Our problem is we are running realtime video applications across these links so 0% loss is what is expected. Since we can't change the end devices, we need to understand which of the two devices is not working properly. There is a lack of visibility at the fast link pulses level and this is how deep we are having to investigate.
You are way overengineering this. Accept the fact that Ethernet isn't a particularly good kind of interconnect to use in between network devices and the reason it's used is because it's cheap, buy a switch, and move on.
I appreciate the input and comment but this is purely a vendor interoperability issue, one end is a L2 switch and the other is an end device. We have QoS, jitter/wander control across the whole network path, everything else works but this is a realtime application that needs to be terminated on this specific end device that doesn't seem to behave the way it should. Agreed that if I had the option I would move on to something else but this is not the case. So one has to drill down and look into the details.

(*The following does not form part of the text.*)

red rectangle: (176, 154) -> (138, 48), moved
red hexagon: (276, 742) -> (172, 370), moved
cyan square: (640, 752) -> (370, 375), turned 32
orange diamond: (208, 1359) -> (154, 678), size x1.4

I would also venture a guess that your a young guy. Old timers that dealt with Ethernet years ago had these problems all of the time and have many stories to tell. You haven't lived until you've debugged a thinnet network.
I've had my fair share of thicknet, thinnet, arcnet, tokenring issues back in the 80's and 90's, so troubleshooting networks at the PHY level is not really something new to me, it's only been some time since I've come across a problem with had lack of support but the vendors and lack of visibility as to which of the 2 devices that are interconnected is actually causing the issue (I reckon it's a bit of both which doesn't really help).